Some foreign environments beckon in familiar nearby places
While dreams of traveling to distant continents remain just that, the relative freedom of movement for vaccinated, recovered or tested travelers within much of Europe presents them with the luxury of exploring a variety of settings at a relaxed pace. Visiting urban environments transformed by the presence of immigrants and ex-pats can add a touch of the exotic to any city break. Here are some places where cultures of the world come together in a convivial way.
Japan in Düsseldorf: This modern yet laid-back city by the Rhine is home to the largest Japanese community in Germany. More than 8,000 Japanese residents give the city’s “Little Tokyo” its unique flavor. Visitors can enjoy restaurants, ramen bars, bakeries, supermarkets, bookshops and “izakaya” style pubs in the neighborhoods stretching along Immermannstrasse and Klosterstrasse. Other cultural hotspots include the Japanese Garden in the Nordpark and the EKŌ-Haus in Düsseldorf-Niederkassel, the site of a Buddhist temple.
Each year in spring, the city celebrates this culture in its midst with Japan Day, an event that culminates in a massive fireworks display. Should large-scale events become a thing again, its next edition will take place on May 21, 2022.

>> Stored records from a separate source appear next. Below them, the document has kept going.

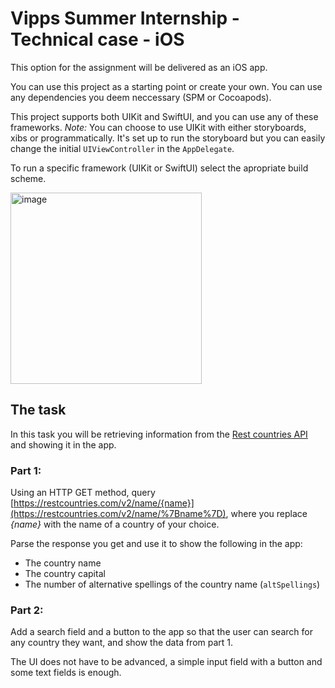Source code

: # Vipps Summer Internship - Technical case - iOS

This option for the assignment will be delivered as an iOS app.

You can use this project as a starting point or create your own. You can use any dependencies you deem neccessary (SPM or Cocoapods).


This project supports both UIKit and SwiftUI, and you can use any of these frameworks.
_Note:_ You can choose to use UIKit with either storyboards, xibs or programmatically. It's set up to run the storyboard but you can easily change the initial `UIViewController` in the `AppDelegate`.

To run a specific framework (UIKit or SwiftUI) select the apropriate build scheme.

<img width="306" alt="image" src="https://user-images.githubusercontent.com/3596859/195642458-540134f7-a89a-4555-b13a-f5b0babd67dd.png">


## The task  
In this task you will be retrieving information from the [Rest countries API](https://restcountries.com/) and showing it in the app.

### Part 1:  
Using an HTTP GET method, query [https://restcountries.com/v2/name/{name}](https://restcountries.com/v2/name/%7Bname%7D), where you replace _{name}_ with the name of a country of your choice.

Parse the response you get and use it to show the following in the app:
* The country name  
* The country capital  
* The number of alternative spellings of the country name (`altSpellings`)

### Part 2:  
Add a search field and a button to the app so that the user can search for any country they want, and show the data from part 1.

The UI does not have to be advanced, a simple input field with a button and some text fields is enough.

Turkey in Berlin: Germany’s capital is home to the largest Turkish community outside the country, with many residents calling the Kreuzberg and Neukölln districts home. The Turkish who came over in the 1950s as temporary guest workers in support of Germany's economic miracle and stayed on, their descendants and newcomers are all pillars of Berlin’s multicultural identity.
Experience the culture with a scrub and a peel in a hamam, a shave and a haircut from a Turkish barber, a “meze” plate of tapas-like fare meant for sharing, a perusal or purchase of the works of up-and-coming creatives from photographers to fashion designers, and a night out dancing to the latest Turkish beats at a club.
Caribbean culture in London: The multiethnic community of Brixton in south London is an enclave for those who can trace their roots to Jamaica, a British colony between 1655 and 1962. Fruits and spices evoking the essence of the island are sold at the Brixton Market, clubs feature reggae artists, and restaurants serve jerk chicken at all hours. Many of the borough’s vibrant street murals make reference to island culture.
To experience London’s Caribbean flair at its loudest and proudest, plan to attend the Notting Hill Carnival, a parade and street festival held on the last Sunday and Monday in August.
Asia in Leicester, England: A once-prosperous industrial area that had fallen into decay got a new lease on life with the arrival of immigrants from India, Pakistan and other lands. The Golden Mile refers to a stretch of Belgrave Road known for its glittering jewelry shops, interspersed with boutiques selling sequined sarees and fresh market stalls. The area is also known for its excellent restaurants and confectionery shops.
Time a visit for October or November, when festivities in connection with Diwali play out. In what is billed as the biggest Festival of Lights celebration outside India, the street is brightly illuminated and fireworks dazzle onlookers.
North Africa in Marseille: Due to its geographical proximity to North Africa and France’s colonial history in the region, Marseille is closely linked to Morocco, Tunisia and Algeria, three countries collectively known as the Maghreb.
Near the Old Port and Le Panier, visitors can slip into these worlds as they sip mint tea, relax in hamams, sample tagines, couscous, pastillas and chick pea soup, or shop for spices at the Marché Noailles Arab market.
To experience the sounds of Marseille, plan to attend the Fiesta des Suds, a world music festival featuring artists from the Maghreb and beyond; this year’s edition is slated to go forward Oct. 7-9.